Fri, Jan 13, 2006
Air Force Grad Severely Injured In DA-20
Accident
She held on longer than
anyone expected... but Aero-News has learned Second Lieutenant
Taryn Robinson, the 22-year-old Air Force pilot who was severely
burned in a September crash that claimed the life of her flying
instructor, succumbed to her injuries Tuesday. She would have been
23 years old next month.
As was reported in Aero-News,
Robinson and her civilian instructor were flying near San Antonio,
TX on September 21 when their Diamond DA-20 clipped power lines and
impacted the ground, coming to rest inverted in a grass field.

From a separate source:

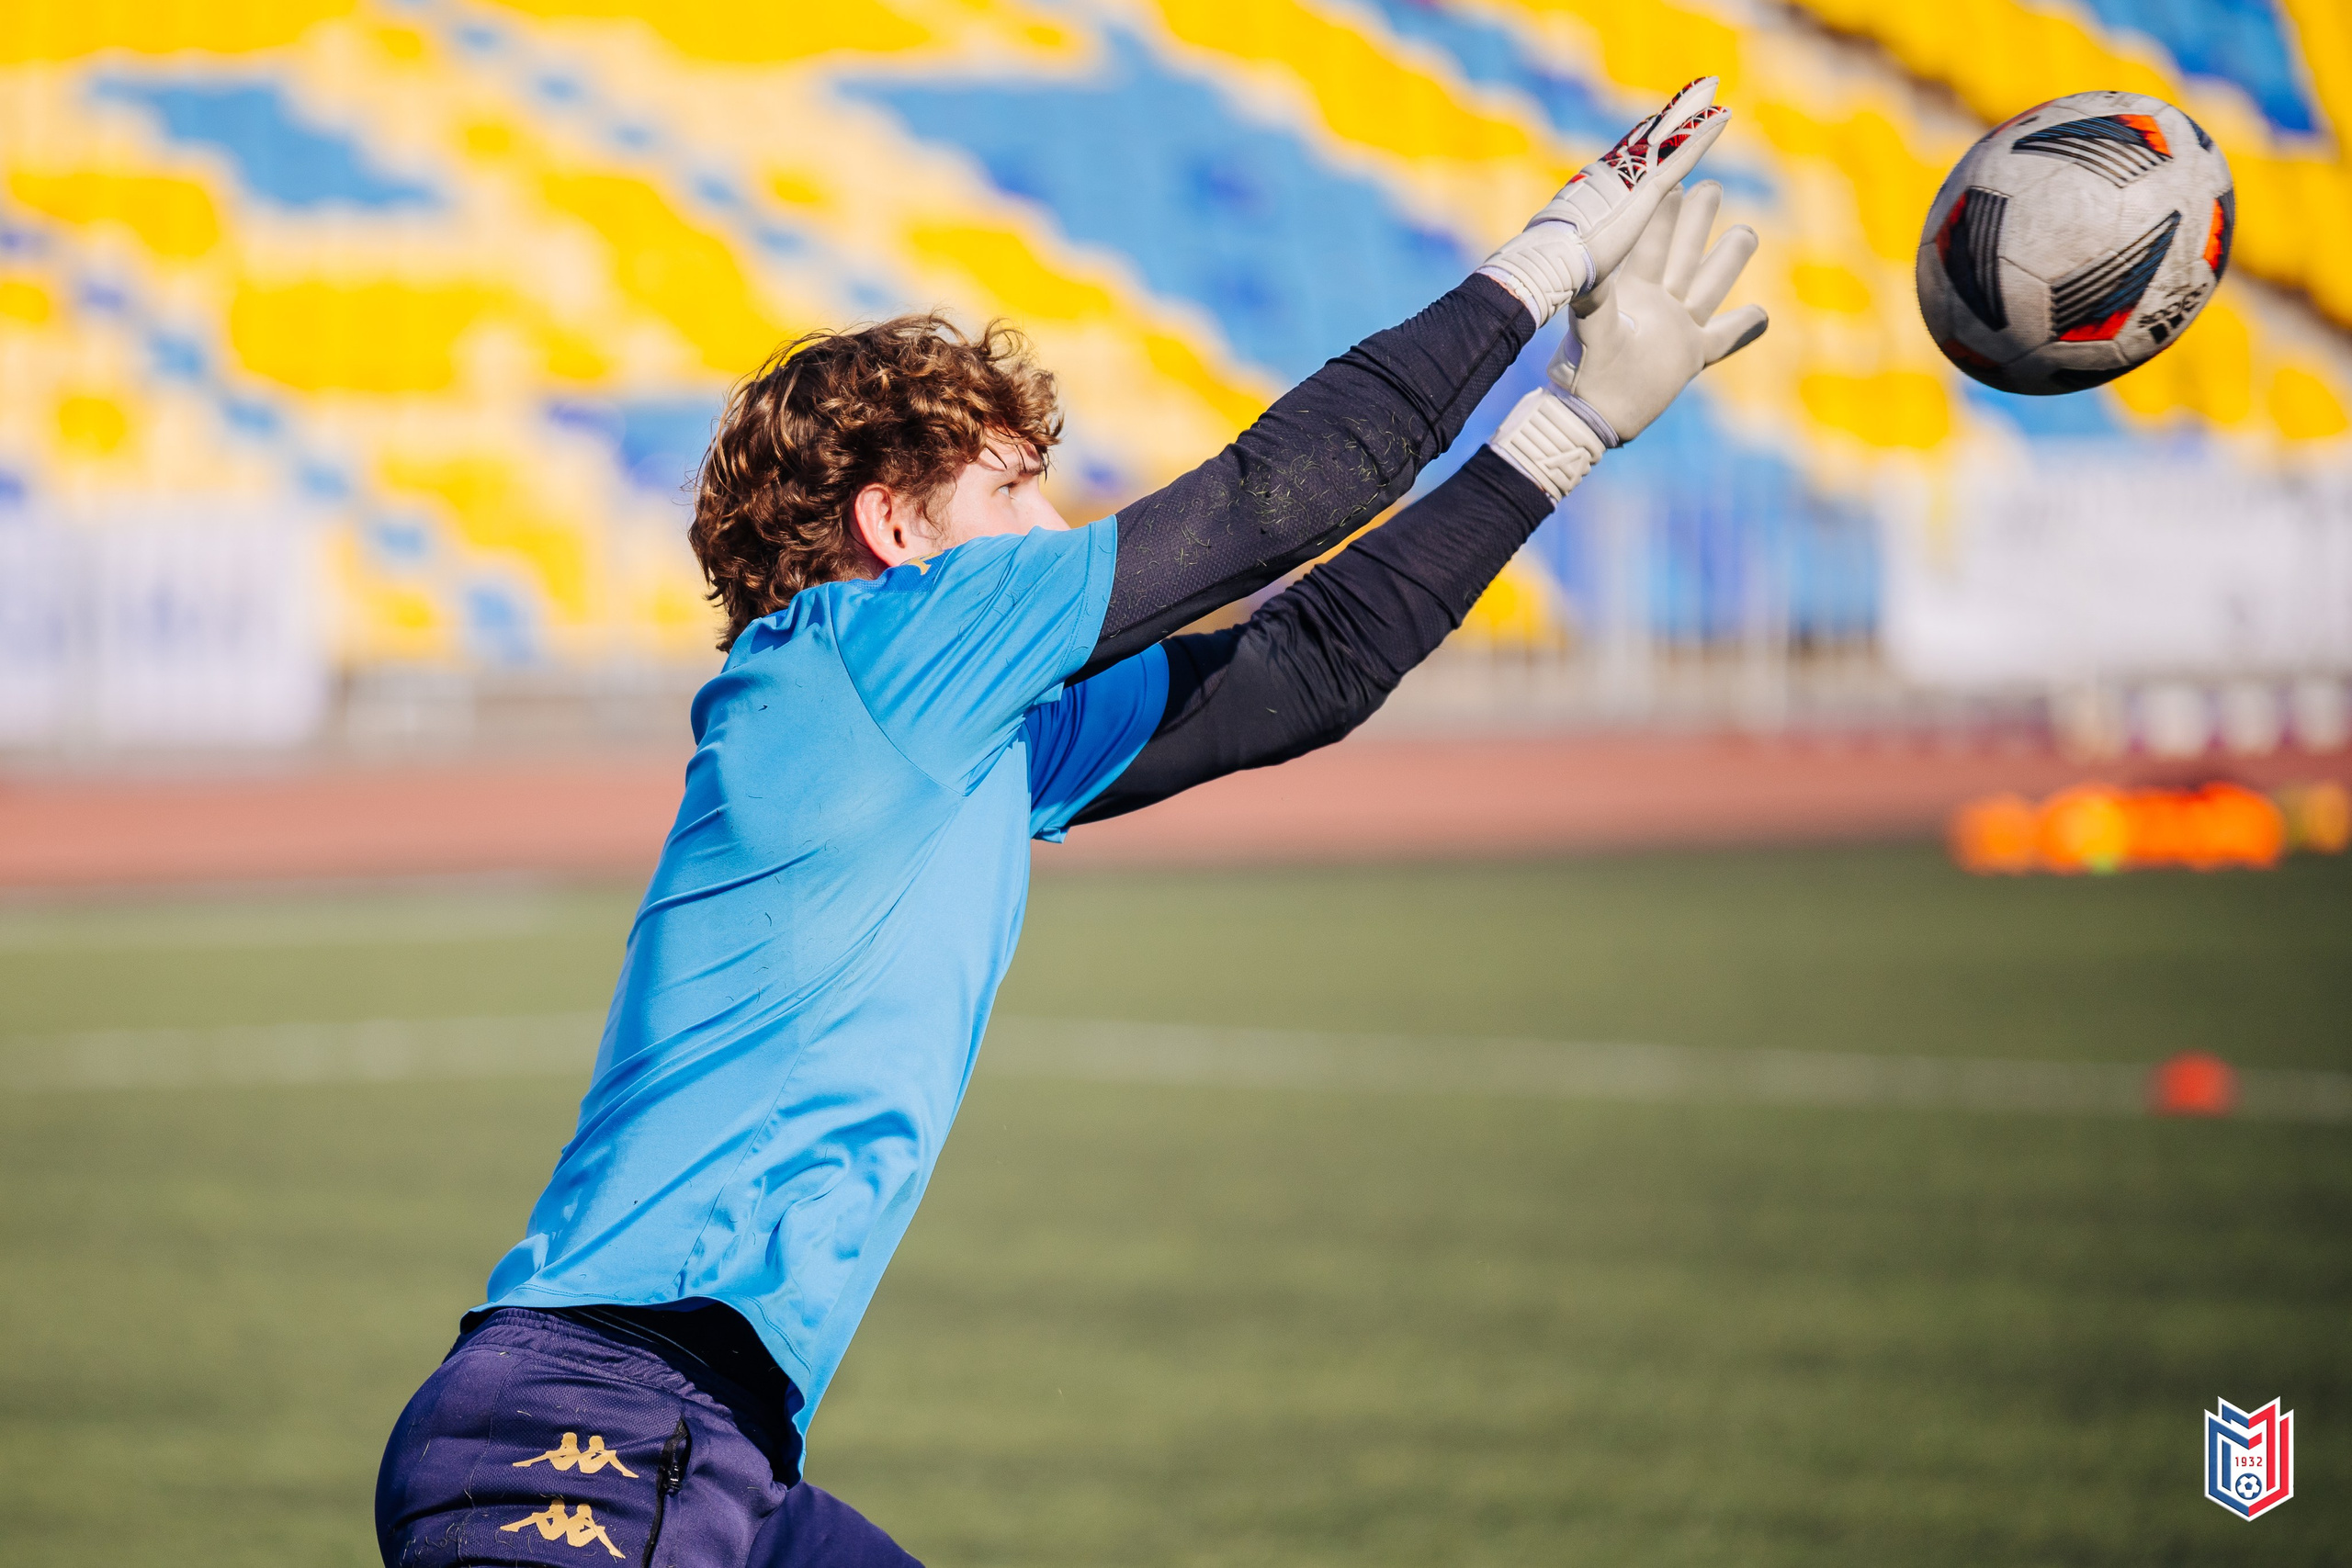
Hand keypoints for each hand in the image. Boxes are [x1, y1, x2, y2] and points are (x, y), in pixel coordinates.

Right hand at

Robinson's instructor, who worked for Stinson Flying School, is
believed to have been pilot-in-command of the two-seat trainer when
it went down. He perished at the scene, but a passer-by was able to
pull Robinson from the wreckage as it caught fire.
She still suffered third-and-fourth degree burns over 80 percent
of her body, as well as several additional injuries. Over the last
three-and-a-half months, Robinson had undergone countless skin
grafts, and had been fighting a blood infection.
Robinson was the daughter of former Goodfellow AFB commanding
officer Loci Robinson, according to the San Angelo Standard Times.
She had been assigned to Lackland Air Force Base in San Antonio
when she was injured.
The young lieutenant, a member of the Air Force Academy's
graduating Class of 2005, had been learning to fly as part of the
Air Force's flight training program, according to the Standard
Times.
Second Lieutenant Taryn Robinson has gone west, where there is
no more pain, and nothing to restrict her pursuit of the thing she
loved most -- flying. Happy landings, Lieutenant.